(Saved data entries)
- - - - - - -

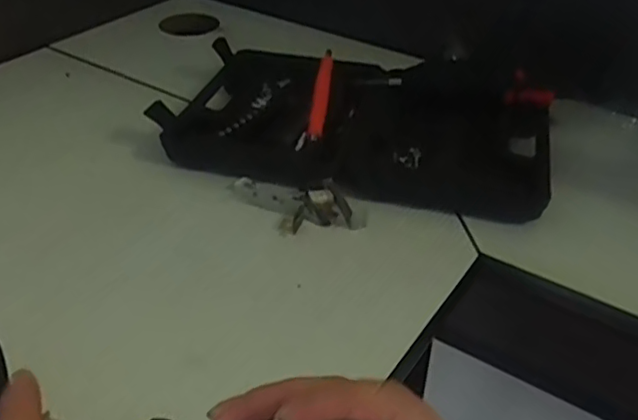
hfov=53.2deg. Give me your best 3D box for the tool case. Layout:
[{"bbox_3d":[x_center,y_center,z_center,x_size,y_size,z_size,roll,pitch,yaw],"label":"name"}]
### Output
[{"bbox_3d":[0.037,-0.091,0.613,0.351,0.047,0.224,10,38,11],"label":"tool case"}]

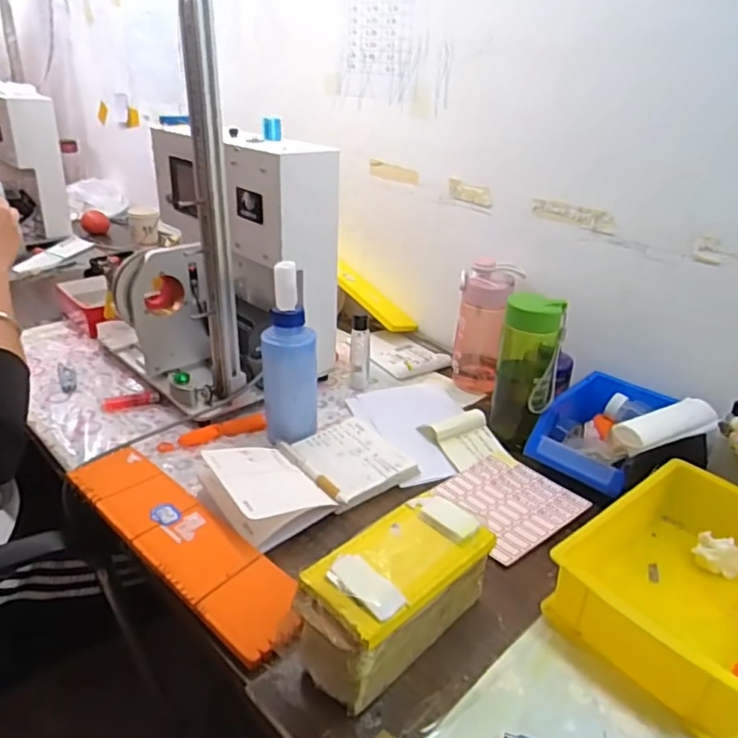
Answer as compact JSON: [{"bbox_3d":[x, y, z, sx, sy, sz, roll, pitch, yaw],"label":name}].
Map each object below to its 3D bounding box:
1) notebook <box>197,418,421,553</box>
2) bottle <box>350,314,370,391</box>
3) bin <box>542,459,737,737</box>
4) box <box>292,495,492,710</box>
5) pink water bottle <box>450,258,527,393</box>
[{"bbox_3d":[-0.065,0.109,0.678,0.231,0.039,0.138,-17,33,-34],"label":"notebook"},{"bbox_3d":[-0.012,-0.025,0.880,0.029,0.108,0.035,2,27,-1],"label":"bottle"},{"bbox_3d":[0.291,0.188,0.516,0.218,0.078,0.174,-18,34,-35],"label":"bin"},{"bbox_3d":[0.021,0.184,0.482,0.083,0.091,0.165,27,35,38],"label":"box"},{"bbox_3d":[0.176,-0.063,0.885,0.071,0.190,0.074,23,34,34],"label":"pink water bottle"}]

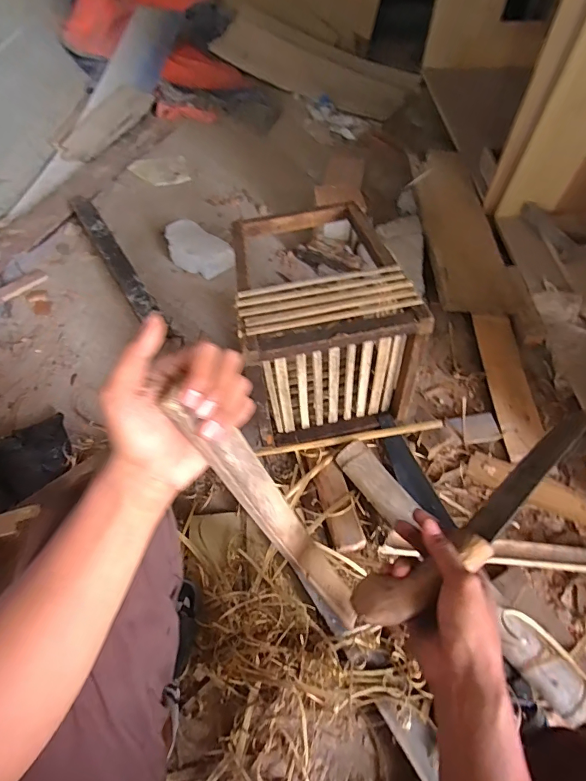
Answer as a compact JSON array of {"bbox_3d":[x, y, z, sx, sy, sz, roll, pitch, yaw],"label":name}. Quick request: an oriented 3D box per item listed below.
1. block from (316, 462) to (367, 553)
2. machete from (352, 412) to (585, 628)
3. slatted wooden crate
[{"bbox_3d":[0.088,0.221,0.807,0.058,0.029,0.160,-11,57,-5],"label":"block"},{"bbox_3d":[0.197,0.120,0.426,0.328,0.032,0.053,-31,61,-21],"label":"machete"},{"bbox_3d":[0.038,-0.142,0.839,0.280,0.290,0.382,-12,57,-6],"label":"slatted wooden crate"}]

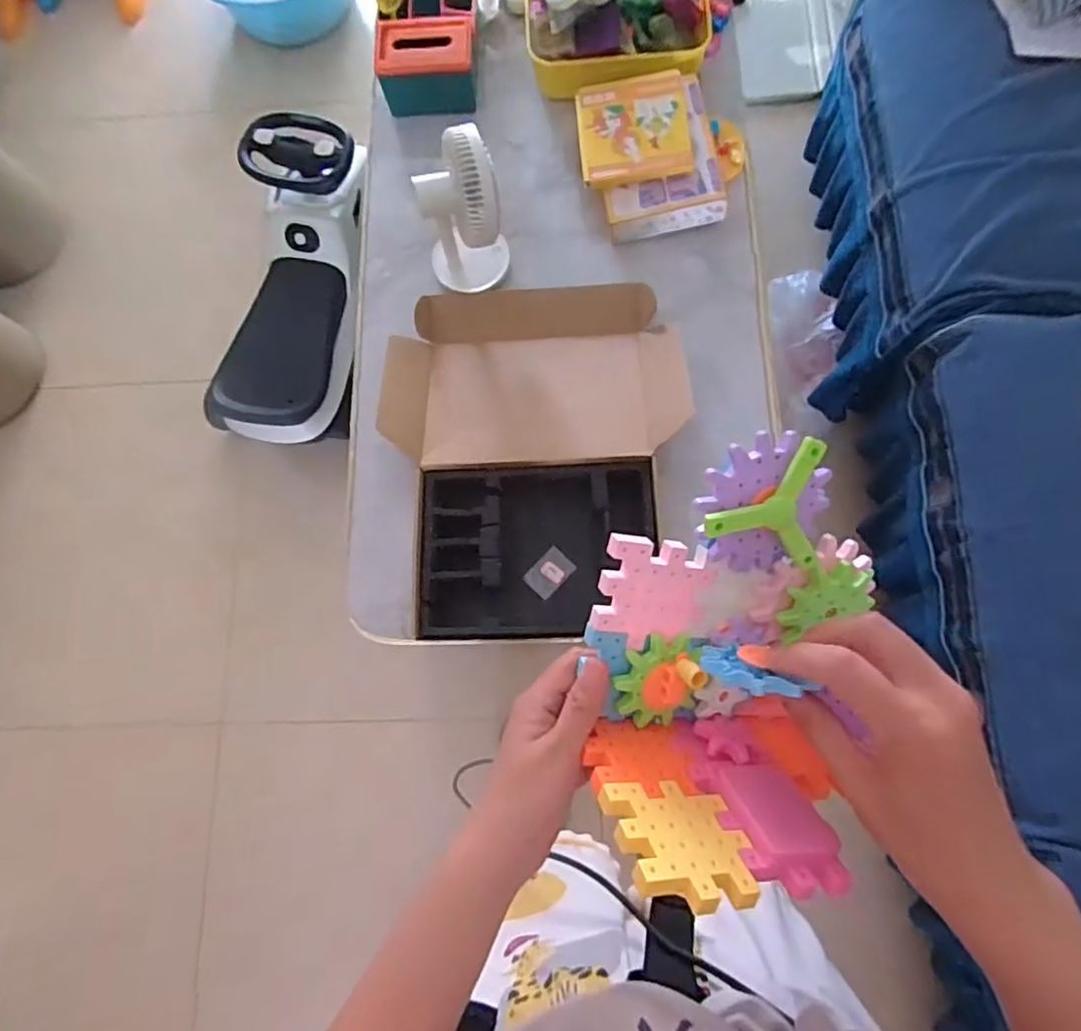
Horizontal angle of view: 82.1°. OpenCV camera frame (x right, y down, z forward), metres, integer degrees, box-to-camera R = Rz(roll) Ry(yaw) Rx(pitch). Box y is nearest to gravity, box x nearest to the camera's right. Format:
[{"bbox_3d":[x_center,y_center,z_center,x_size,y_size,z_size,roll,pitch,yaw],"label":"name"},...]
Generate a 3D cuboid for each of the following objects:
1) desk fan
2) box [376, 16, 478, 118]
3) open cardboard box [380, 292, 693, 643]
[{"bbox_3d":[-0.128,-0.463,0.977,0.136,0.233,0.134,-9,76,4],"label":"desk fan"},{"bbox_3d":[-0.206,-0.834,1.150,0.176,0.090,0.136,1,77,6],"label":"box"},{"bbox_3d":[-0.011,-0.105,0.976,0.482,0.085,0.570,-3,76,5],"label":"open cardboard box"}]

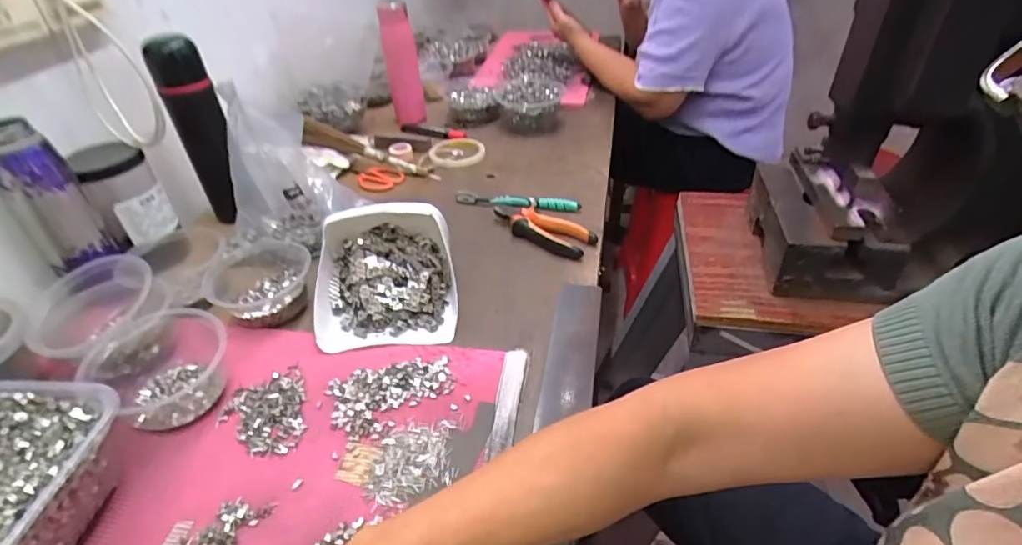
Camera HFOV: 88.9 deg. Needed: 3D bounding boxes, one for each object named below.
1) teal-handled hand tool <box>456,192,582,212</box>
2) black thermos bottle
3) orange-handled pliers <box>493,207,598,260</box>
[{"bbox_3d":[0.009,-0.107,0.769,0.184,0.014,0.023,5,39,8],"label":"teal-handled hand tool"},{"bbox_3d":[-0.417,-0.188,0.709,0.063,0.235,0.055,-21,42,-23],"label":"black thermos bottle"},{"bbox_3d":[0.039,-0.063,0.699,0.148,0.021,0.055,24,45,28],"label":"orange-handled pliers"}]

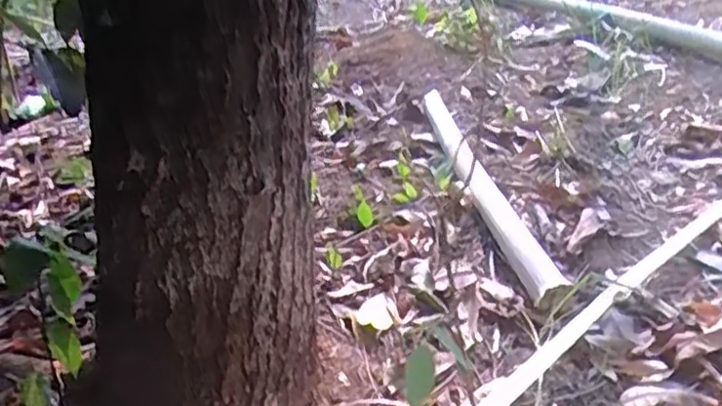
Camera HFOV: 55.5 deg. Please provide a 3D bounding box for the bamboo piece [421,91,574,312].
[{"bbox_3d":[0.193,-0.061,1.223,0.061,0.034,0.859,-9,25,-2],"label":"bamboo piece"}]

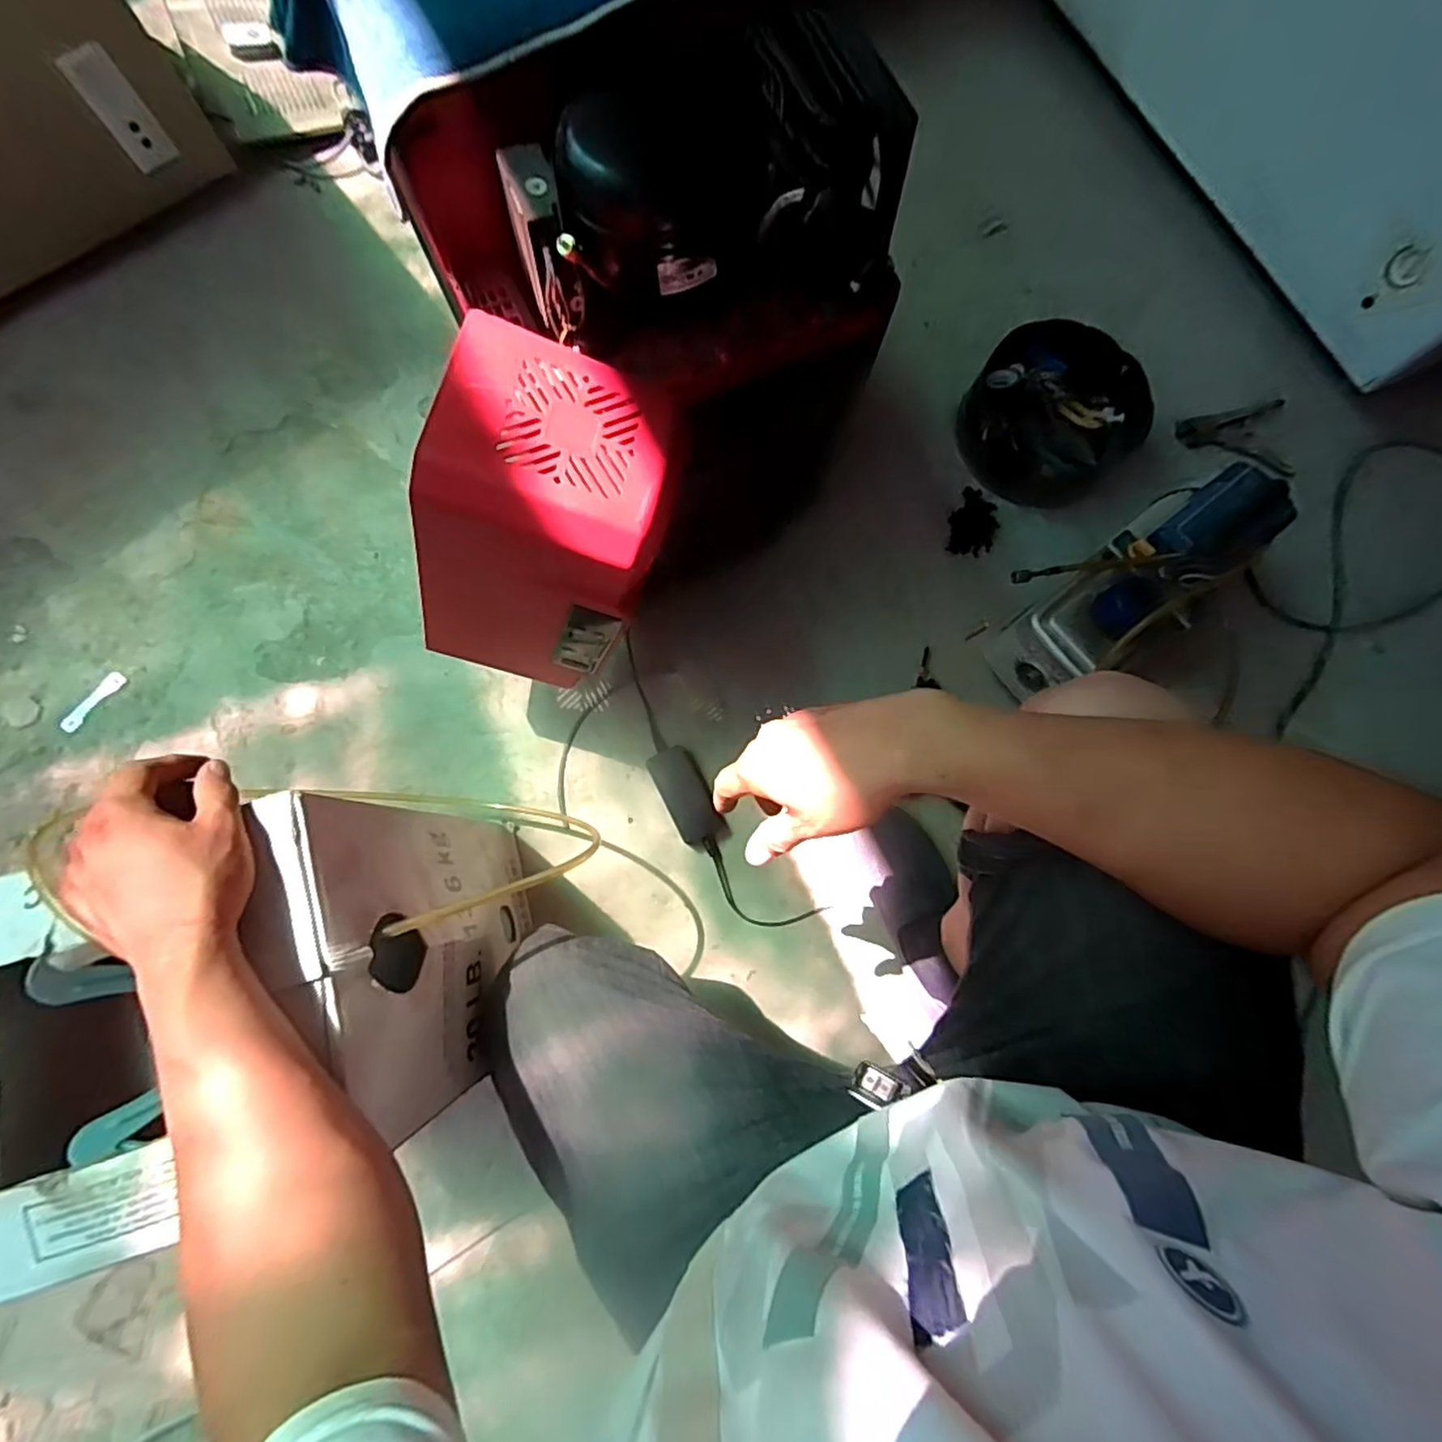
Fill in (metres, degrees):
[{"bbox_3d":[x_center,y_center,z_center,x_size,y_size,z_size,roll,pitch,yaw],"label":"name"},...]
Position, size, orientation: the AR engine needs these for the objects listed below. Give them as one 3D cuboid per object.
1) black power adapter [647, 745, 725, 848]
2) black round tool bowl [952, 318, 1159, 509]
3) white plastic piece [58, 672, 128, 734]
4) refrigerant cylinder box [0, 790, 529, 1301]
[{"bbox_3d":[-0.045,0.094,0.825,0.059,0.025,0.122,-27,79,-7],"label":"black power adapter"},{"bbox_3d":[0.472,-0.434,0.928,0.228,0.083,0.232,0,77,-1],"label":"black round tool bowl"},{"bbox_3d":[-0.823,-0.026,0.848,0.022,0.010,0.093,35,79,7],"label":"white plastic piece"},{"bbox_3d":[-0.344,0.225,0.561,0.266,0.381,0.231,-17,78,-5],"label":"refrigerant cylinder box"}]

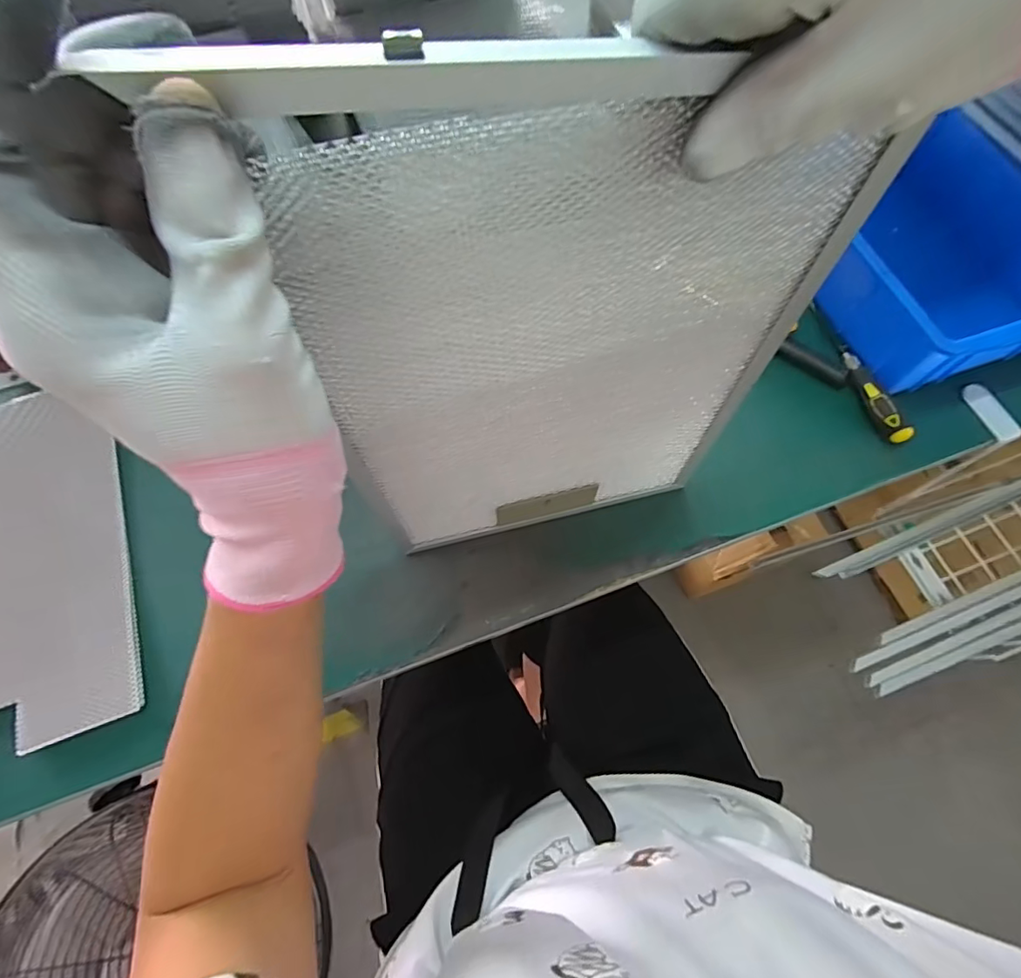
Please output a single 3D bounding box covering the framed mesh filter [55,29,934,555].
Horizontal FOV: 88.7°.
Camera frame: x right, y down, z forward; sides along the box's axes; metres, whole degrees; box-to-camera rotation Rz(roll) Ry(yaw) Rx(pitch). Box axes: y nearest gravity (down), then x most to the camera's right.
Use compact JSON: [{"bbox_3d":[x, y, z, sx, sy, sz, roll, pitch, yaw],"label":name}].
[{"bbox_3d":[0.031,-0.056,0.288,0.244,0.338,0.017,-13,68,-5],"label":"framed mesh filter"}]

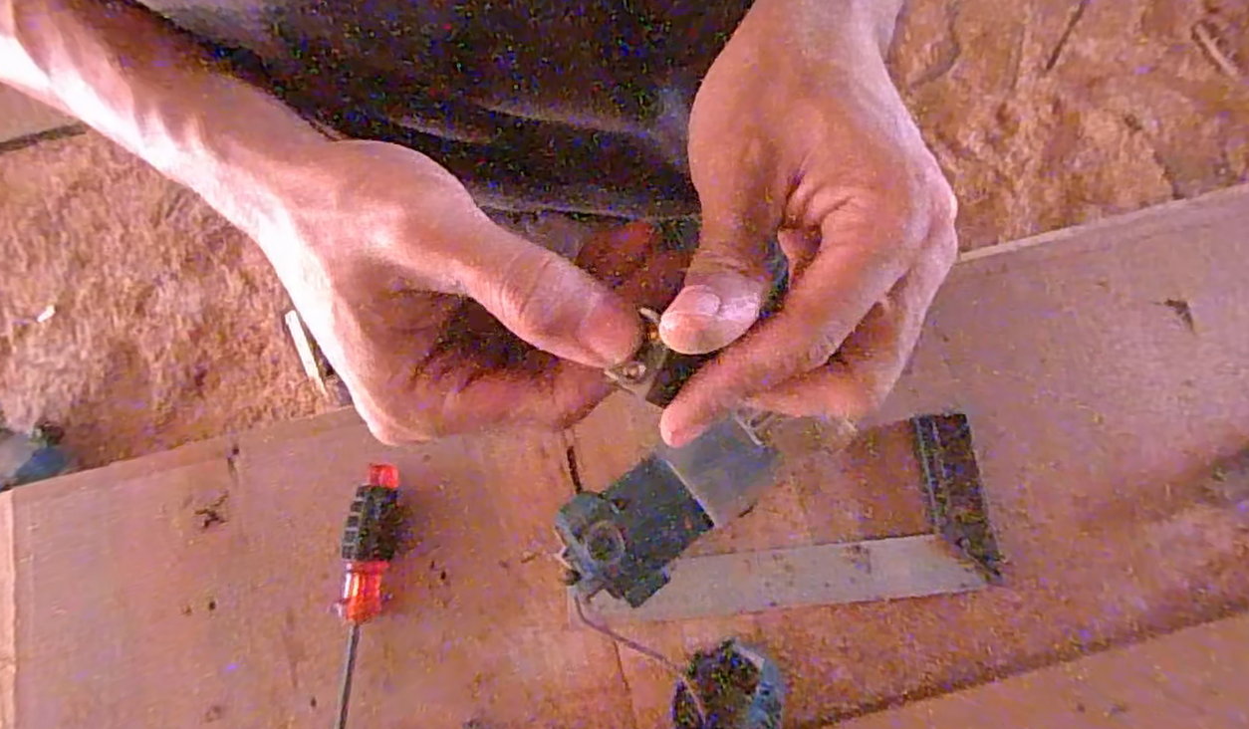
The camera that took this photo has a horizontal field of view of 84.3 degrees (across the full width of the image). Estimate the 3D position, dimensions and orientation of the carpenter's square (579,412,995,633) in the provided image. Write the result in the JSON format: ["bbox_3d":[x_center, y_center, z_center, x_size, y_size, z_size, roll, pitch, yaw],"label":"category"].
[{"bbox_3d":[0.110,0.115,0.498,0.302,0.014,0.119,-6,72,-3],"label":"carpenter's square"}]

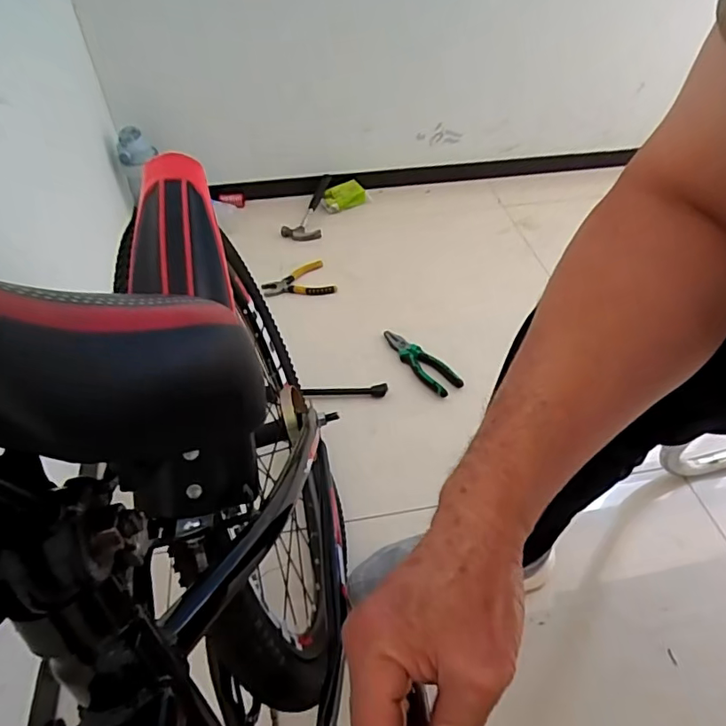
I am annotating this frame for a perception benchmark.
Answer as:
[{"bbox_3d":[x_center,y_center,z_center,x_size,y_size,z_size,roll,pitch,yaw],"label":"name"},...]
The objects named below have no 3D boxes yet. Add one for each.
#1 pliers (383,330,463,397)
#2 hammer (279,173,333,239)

- - - - - - -

The problem: For this exercise, copy the lines from the one that contains "I am annotating" through the last line of the records, exactly and only those.

Solution to the exercise:
I am annotating this frame for a perception benchmark.
Answer as:
[{"bbox_3d":[x_center,y_center,z_center,x_size,y_size,z_size,roll,pitch,yaw],"label":"name"},...]
The objects named below have no 3D boxes yet. Add one for each.
#1 pliers (383,330,463,397)
#2 hammer (279,173,333,239)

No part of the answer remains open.